Bratislava (AFP) – Slovakia’s police chief refused to quit on Friday, a day after tens of thousands of protesters demanded his ouster, as he questioned the president’s motives for backing calls for his departure.
Protests against national police commander Tibor Gaspar have mounted in the wake of the February murder of a journalist probing corruption, with critics alleging that political connections prevent him from guaranteeing a fair and thorough investigation. Gaspar has flatly denied having any bias.
“No-one in the government has asked me to step down.
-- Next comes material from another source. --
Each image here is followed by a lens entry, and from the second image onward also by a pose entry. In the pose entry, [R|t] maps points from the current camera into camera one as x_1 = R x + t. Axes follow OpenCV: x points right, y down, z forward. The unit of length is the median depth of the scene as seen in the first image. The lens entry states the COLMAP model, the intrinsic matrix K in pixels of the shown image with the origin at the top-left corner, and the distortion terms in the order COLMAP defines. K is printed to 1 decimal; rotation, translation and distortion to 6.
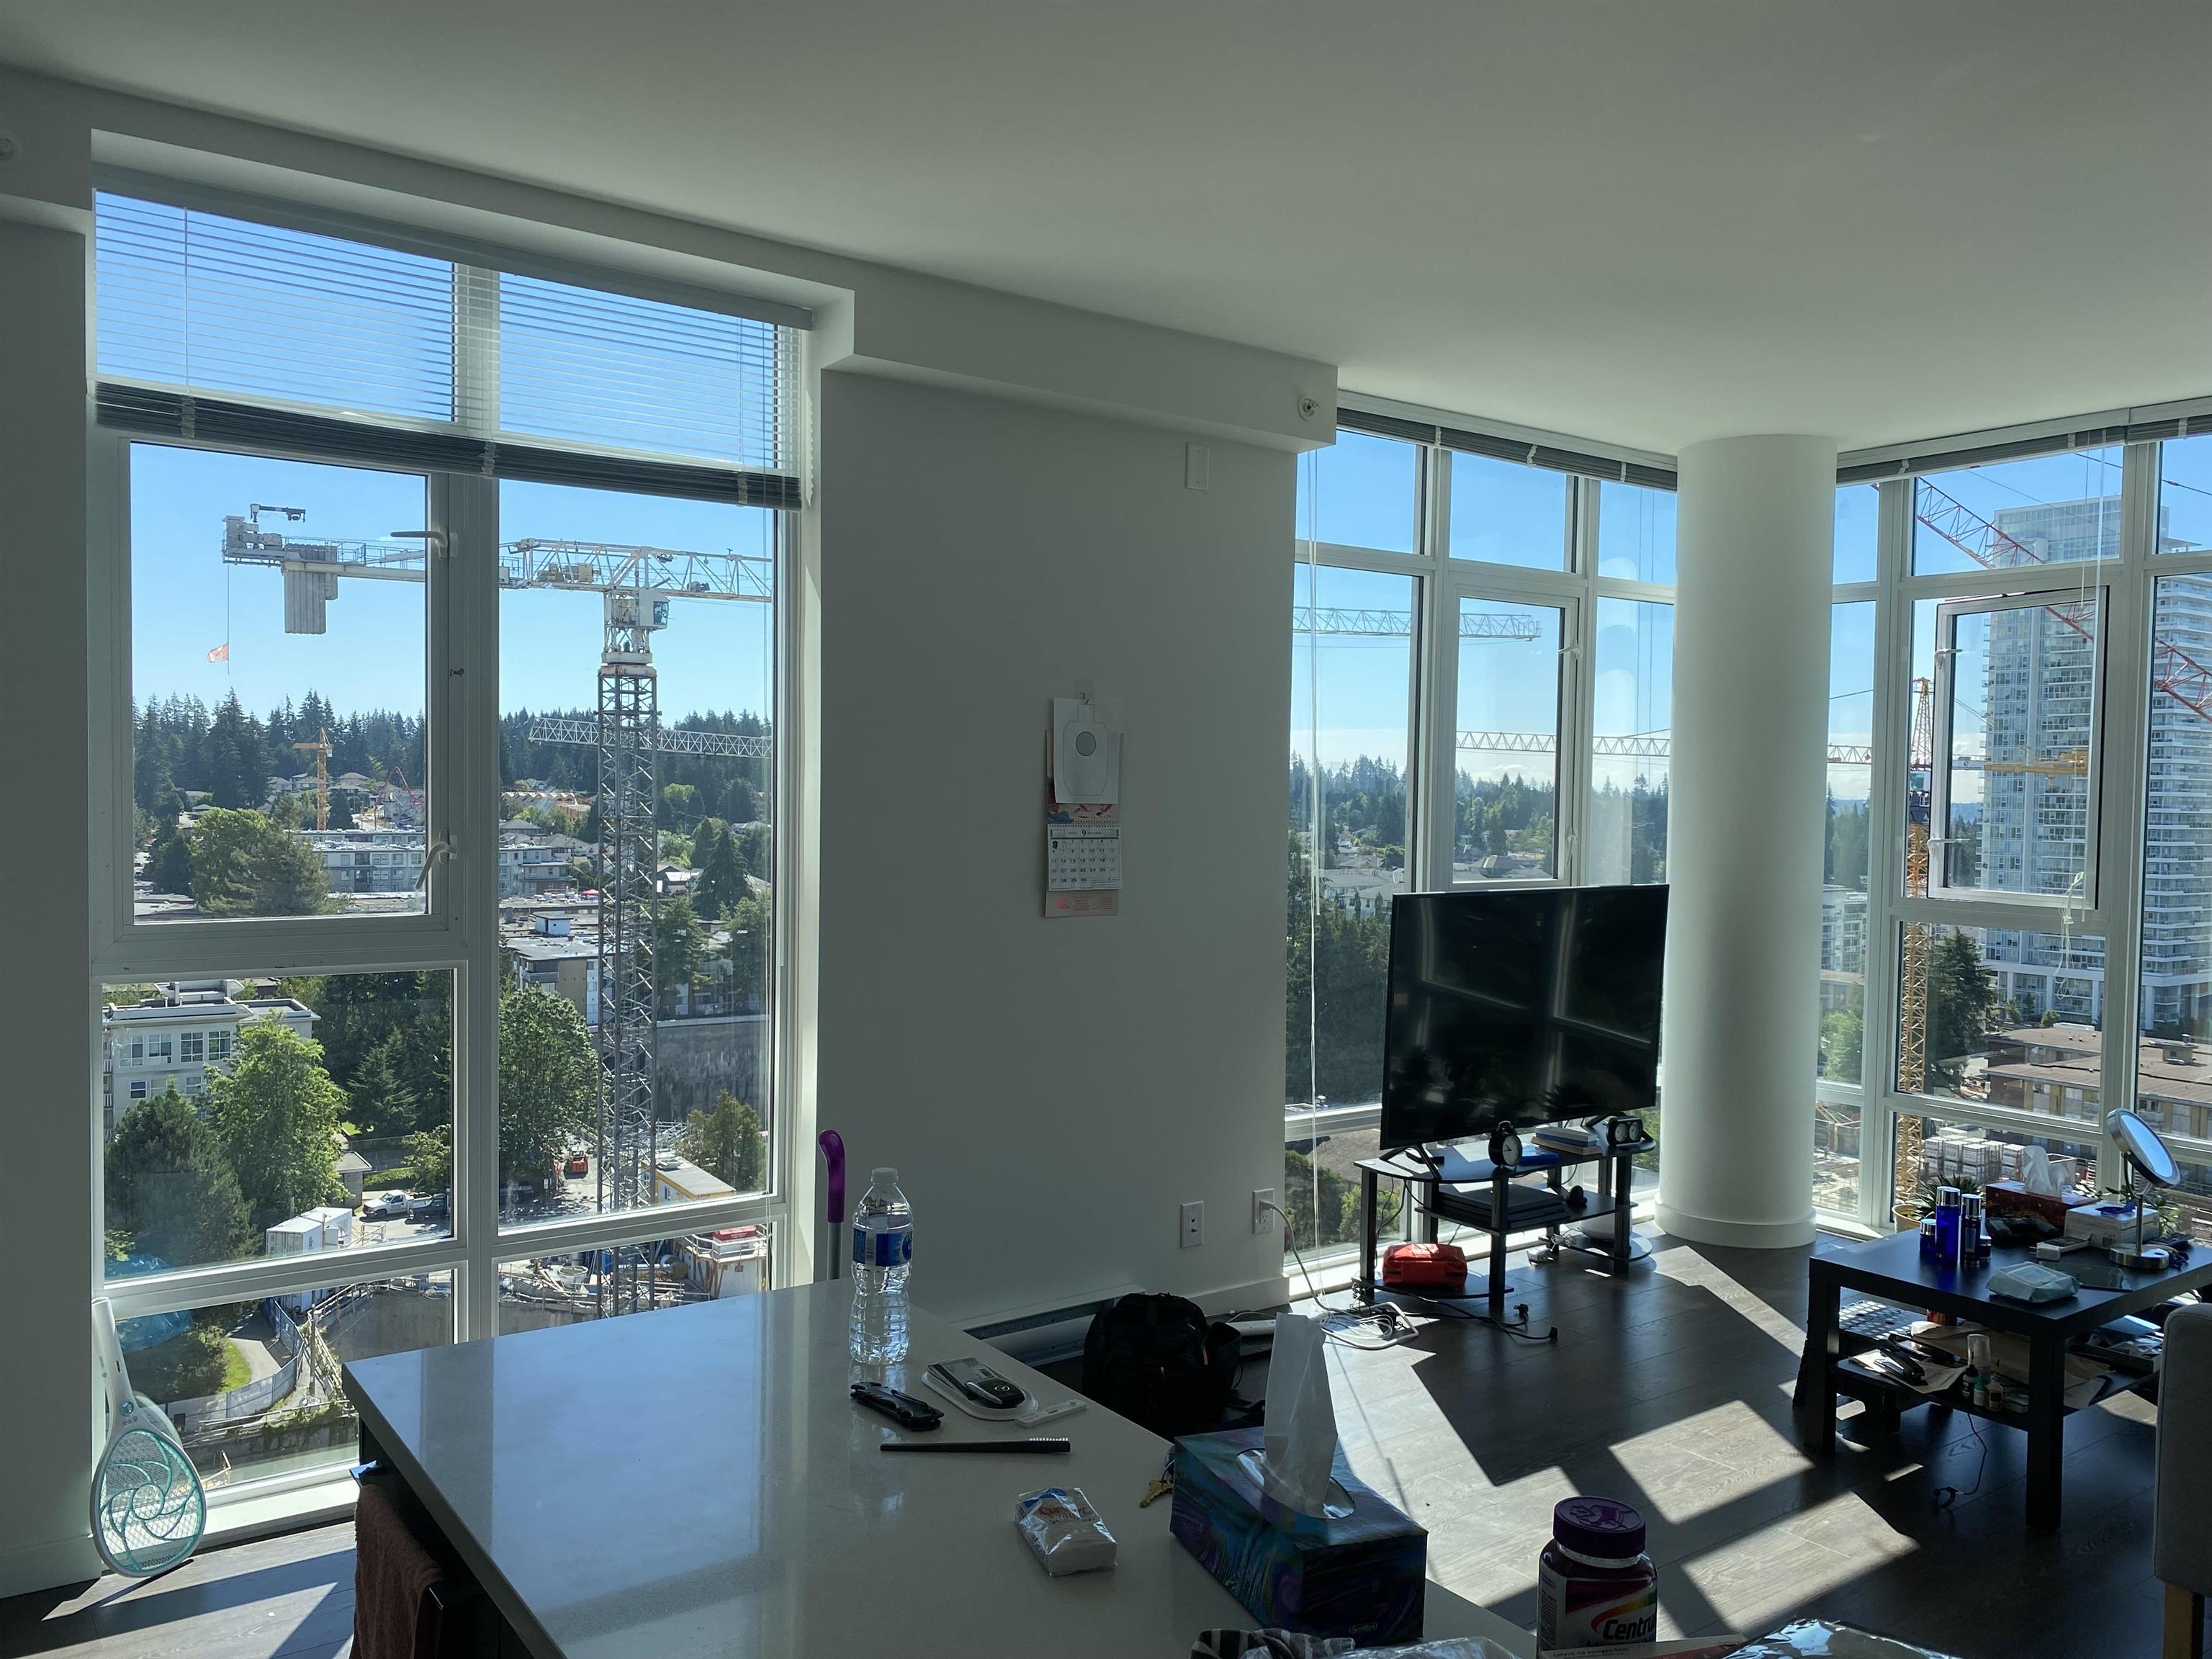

The issue of my future, as well as the future of the police corps, will be decided soon,” Gaspar told local media Dennik N, echoing Interior Minister Tomas Drucker who said Friday make a decision “within a couple of days”.
The police commander is due to step down by the autumn under reforms adopted before Kuciak’s murder.
The EU member state of 5.4 million was plunged into political crisis after the February killing of investigative journalist Jan Kuciak, who had been probing alleged ties between top politicians and the Italian mafia.
The killing and Kuciak’s article, published after he and his fiancee were found shot dead, raised fresh concern about media freedom and corruption and sparked a wave of protests that forced the government to resign.
Tens of thousands of Slovakians rallied across the country on Thursday calling for Gaspar to go too, with around 30,000 protestors turning out turned out in the capital Bratislava.
President Andrej Kiska, a liberal who is at odds with the populist left-wing government, has backed protestors’ demands.
But Gaspar shot back on Friday, accusing Kiska of a possible conflict of interest as he revealed that Slovakia’s NAKA elite police unit was investigating an alleged tax offence by a company allegedly associated with the millionaire president.
“NAKA is looking into about five different allegations concerning this company and criminal prosecution has been launched in two of the cases,” Gaspar told the commercial Radio Aktual broadcaster.
Kiska’s spokesman Roman Krpelan told AFP on Friday that “the police led by Tibor Gaspar has become part of a political struggle and, on the other hand, it failed to protect the life of journalist Jan Kuciak, who had asked to investigate threats against his person.”